Terlahir Miskin, Apakah Itu Takdir? Ini Penjelasannya
Baru-baru ini aku belajar bagaimana pemahaman tentang takdir di dalam Islam yang aku simak di podcast Raymond Chin dan Ust. Felix Siauw. Mungkin teman-teman sudah cukup familiar dengan dua tokoh anak muda yang kritis terhadap ketidakadilan (injustice) di negeri ini.
Mereka menyoroti tentang pemahaman masyarakat terhadap takdir. Bahwa selama ini banyak orang yang masih salah dalam memahami takdir. Pemahaman tentang takdir di masyarakat kita sering tertukar dengan pemahaman tentang sesuatu yang bisa diikhtiarkan (diusahakan).
Contohnya, ketika ada orang terlahir sebagai orang miskin, mereka bilang itu takdir.
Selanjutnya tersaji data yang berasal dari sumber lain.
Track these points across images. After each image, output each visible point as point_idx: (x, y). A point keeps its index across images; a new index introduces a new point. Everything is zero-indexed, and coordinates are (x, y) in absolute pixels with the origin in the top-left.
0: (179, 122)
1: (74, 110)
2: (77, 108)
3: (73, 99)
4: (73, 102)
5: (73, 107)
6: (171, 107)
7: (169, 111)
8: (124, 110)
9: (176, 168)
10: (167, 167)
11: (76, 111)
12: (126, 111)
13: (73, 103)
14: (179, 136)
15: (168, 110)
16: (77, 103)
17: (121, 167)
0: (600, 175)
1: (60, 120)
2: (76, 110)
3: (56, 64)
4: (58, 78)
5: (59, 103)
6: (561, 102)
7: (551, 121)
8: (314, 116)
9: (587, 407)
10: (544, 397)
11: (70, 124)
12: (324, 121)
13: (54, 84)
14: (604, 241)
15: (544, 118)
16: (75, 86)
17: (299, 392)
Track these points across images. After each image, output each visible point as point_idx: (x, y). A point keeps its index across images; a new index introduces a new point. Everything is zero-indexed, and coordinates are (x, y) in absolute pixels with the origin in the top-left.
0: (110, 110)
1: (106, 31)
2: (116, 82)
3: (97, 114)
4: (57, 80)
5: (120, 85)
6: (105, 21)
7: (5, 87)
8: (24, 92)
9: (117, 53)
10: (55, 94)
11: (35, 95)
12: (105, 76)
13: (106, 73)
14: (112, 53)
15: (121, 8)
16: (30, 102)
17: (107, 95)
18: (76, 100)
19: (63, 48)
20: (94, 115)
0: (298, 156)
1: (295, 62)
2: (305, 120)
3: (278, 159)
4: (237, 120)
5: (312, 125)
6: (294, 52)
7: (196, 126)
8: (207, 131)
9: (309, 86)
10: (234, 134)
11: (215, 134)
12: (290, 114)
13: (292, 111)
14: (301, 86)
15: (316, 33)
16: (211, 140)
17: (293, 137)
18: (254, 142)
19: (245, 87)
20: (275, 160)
Ketika ada orang terlahir dengan kebodohan, mereka bilang itu takdir. Ketika ada orang sakit, mereka bilang tidak perlu ke dokter, biar Allah yang menyembuhkan. Itu hanya sebagian contoh masyarakat yang masih keliru dalam memahami takdir.
Lalu, seperti apa pemahaman tentang takdir yang diajarkan di dalam Islam? Ustadz Felix menjelaskan bahwa takdir adalah bagian daripada keimanan, karena tertera dalam rukun iman yang merupakan urutan ke enam. Pertama, sebagai orang Islam kita wajib mengimani takdir, karena takdir itu datang dari Allah. Lalu, kita juga perlu tahu bagaimana sebenarnya Islam mengajarkan kita untuk memahami takdir tersebut.
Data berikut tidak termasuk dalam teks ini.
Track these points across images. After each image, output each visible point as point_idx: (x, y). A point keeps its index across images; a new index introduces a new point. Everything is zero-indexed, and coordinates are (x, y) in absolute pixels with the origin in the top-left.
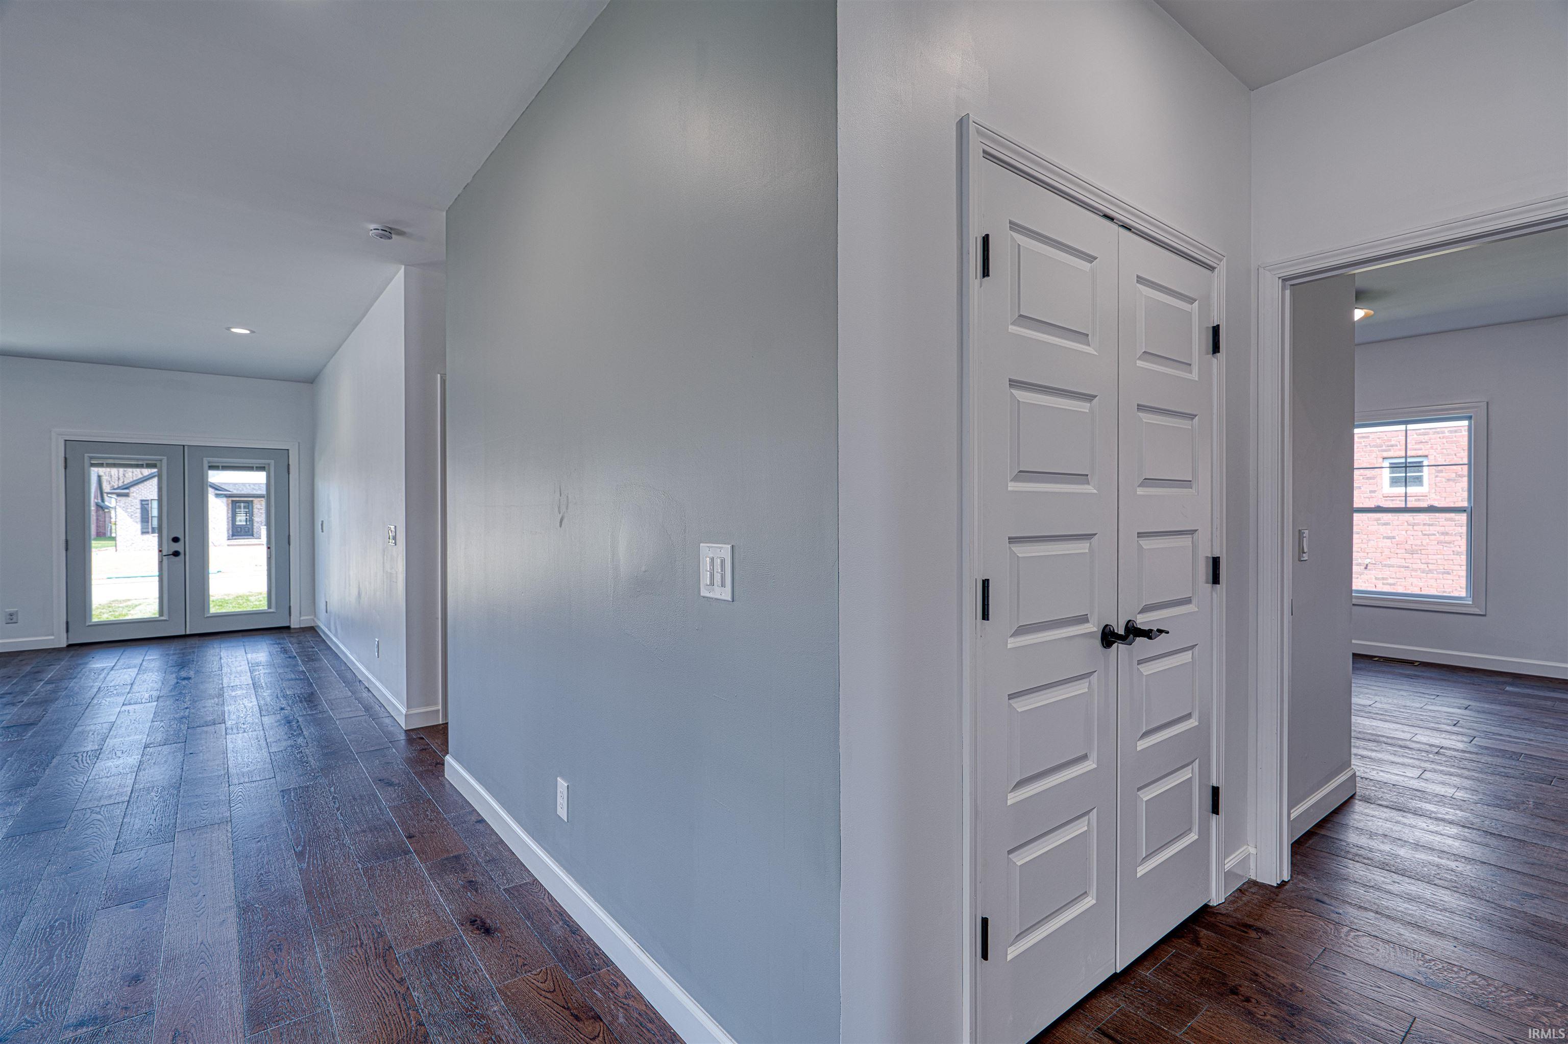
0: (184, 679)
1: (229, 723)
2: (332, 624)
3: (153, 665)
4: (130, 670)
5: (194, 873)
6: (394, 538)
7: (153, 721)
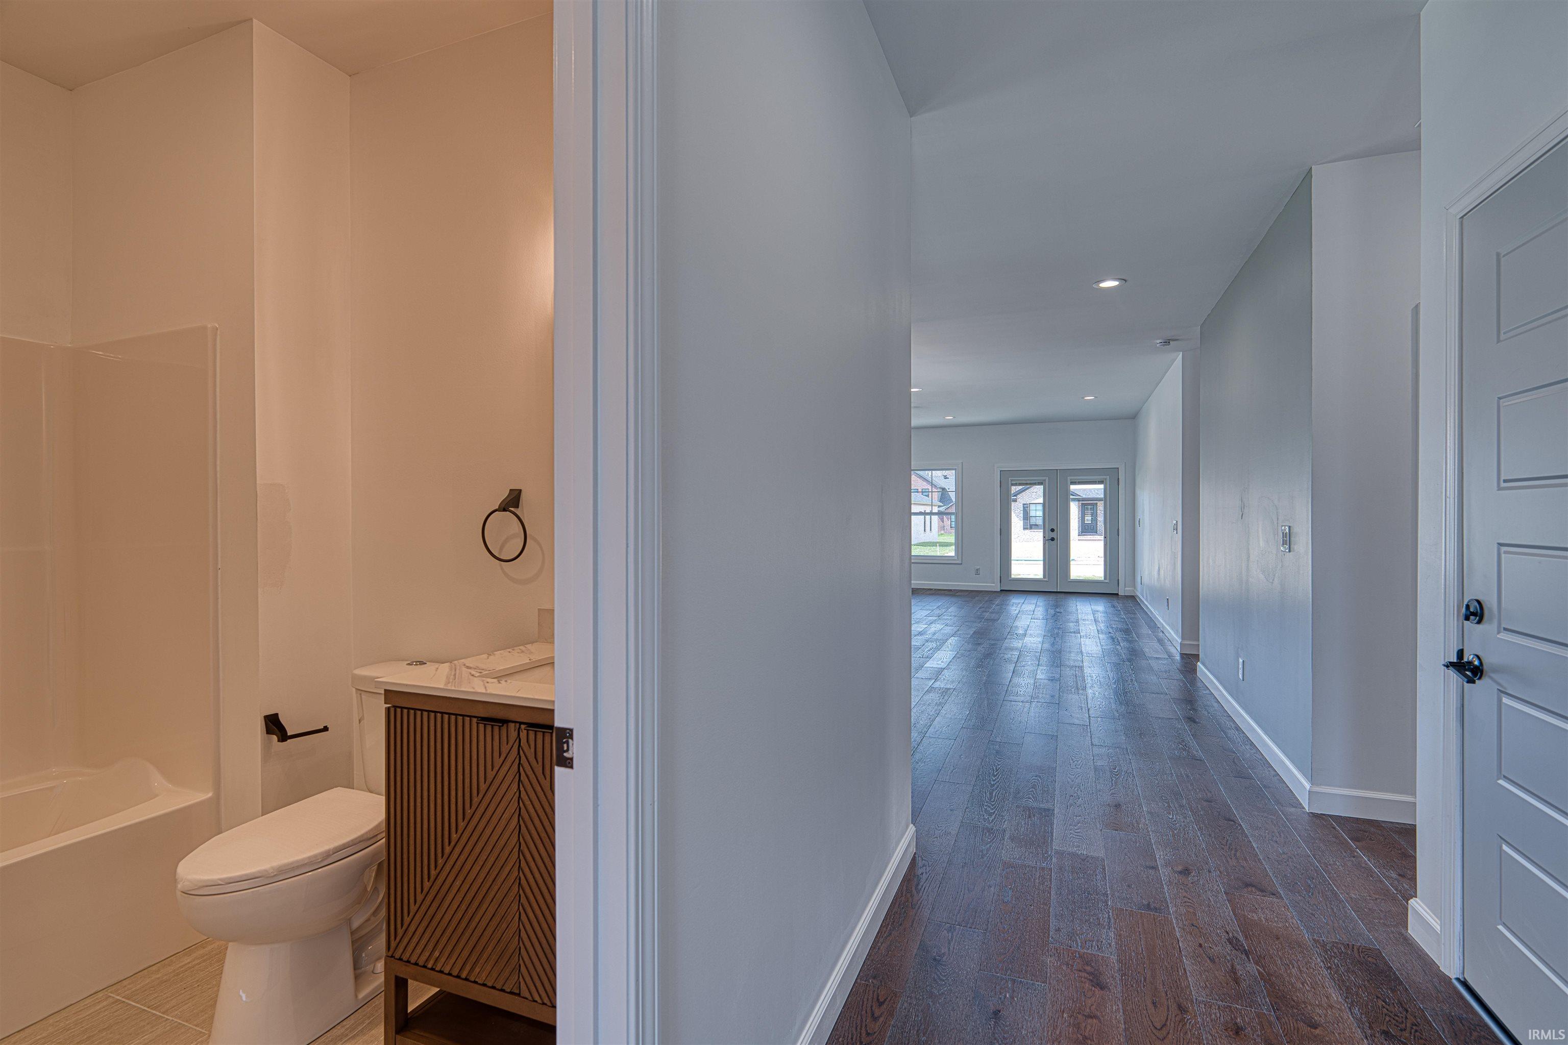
0: (1058, 612)
1: (1082, 634)
2: (1145, 592)
6: (1177, 530)
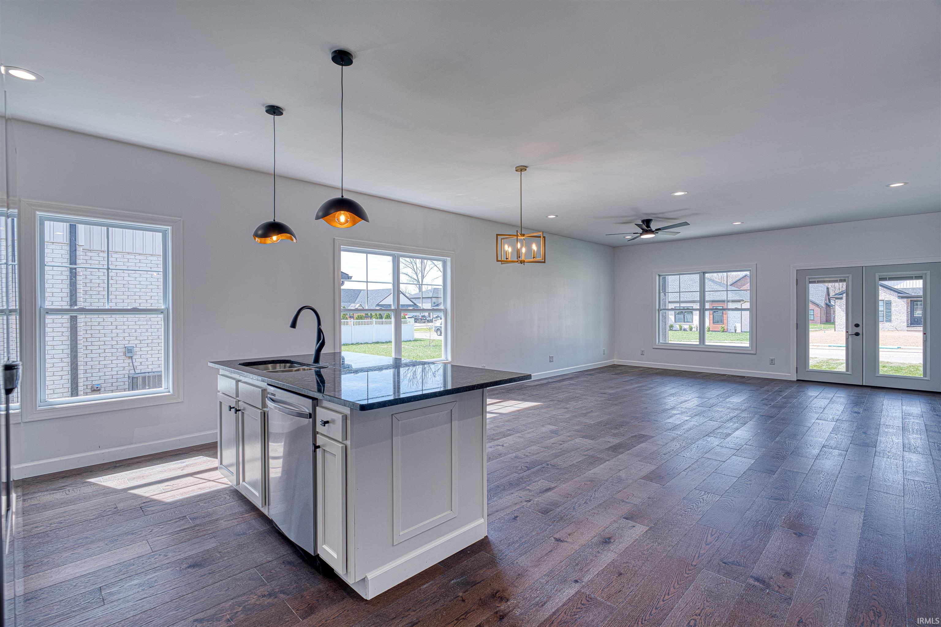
1: (878, 449)
3: (838, 400)
4: (825, 400)
5: (833, 533)
7: (831, 433)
Aku masih ingat dulu waktu SD (Sekolah Dasar) di pelajaran Agama Islam diajarkan tentang macam-macam takdir. Takdir itu dibagi menjadi dua, yaitu takdir mubram dan takdir muallaq. Takdir mubram adalah takdir yang tidak bisa diubah. Sedangkan takdir muallaq adalah takdir yang bisa diubah dengan ikhtiar.
Di dalam kehidupan kita banyak sekali contoh-contoh dari kedua macam takdir tersebut. Seperti yang sudah disebutkan diawal soal orang yang terlahir miskin, terlahir dengan kebodohan dan sebagainya, itu termasuk dalam takdir yang bisa diikhtiarkan. Artinya orang yang terlahir miskin tidak akan selamanya miskin kalau dia mau keluar dari lingkaran kemiskinan tersebut. Tapi, kebanyakan orang (masyarakat) keliru dalam memahaminya. Mereka pikir kalau orang miskin tidak memiliki kesempatan untuk mengakses jalan yang mengantarkan mereka pada hidup berkecukupan (kaya).
Sama halnya dengan orang yang terlahir dengan kebodohan. Banyak orang berpikir bahwa orang bodoh tidak bisa mengakses jalan yang mengantarkan mereka pada pengetahuan. Padahal kebodohan itu terakumulasi dari kebiasaan orang-orang yang tidak mau belajar, tidak mau menggunakan akal (pikiran) mereka untuk mempelajari sesuatu. Mereka malah membiarkan diri mereka terjebak dalam penjara pikiran dan lingkaran kemiskinan tadi.
Nah, untuk takdir mubram yaitu takdir yang tidak bisa diubah ini menjadi ranahnya Allah. Hanya Allah yang punya hak mutlak atas takdir tersebut. Contohnya, orang yang terlahir dengan jenis kelamin laki-laki dan perempuan, orang yang terlahir dengan kulit hitam, sawo matang, putih, orang yang terlahir di daerah atau negara A,B,C,D, dan sebagainya. Artinya kita tidak bisa memilih mau dilahirkan seperti apa dan dimana, karena itu kuasanya Allah. Allah yang punya hak untuk menentukan hal tersebut.
Dari penjelasan tadi kita bisa simpulkan bahwa takdir itu adalah bagian dari keimanan. Maka orang Islam wajib mengimani takdir. Namun, kita juga perlu tahu bagaimana memahami takdir yang terjadi di kehidupan kita.
Di dalam takdir ada ranah (wilayah) yang hanya Allah yang tahu dan tidak bisa dikompromikan. Namun, ada juga ranah yang bisa diusahakan dengan ikhtiar. Sesuatu yang bisa diikhtiarkan maka itulah yang bisa kita kendalikan dan kita hanya fokus kepada hal tersebut. Sementara sesuatu yang sudah mutlak itu hanya Allah yang bisa mengendalikannya.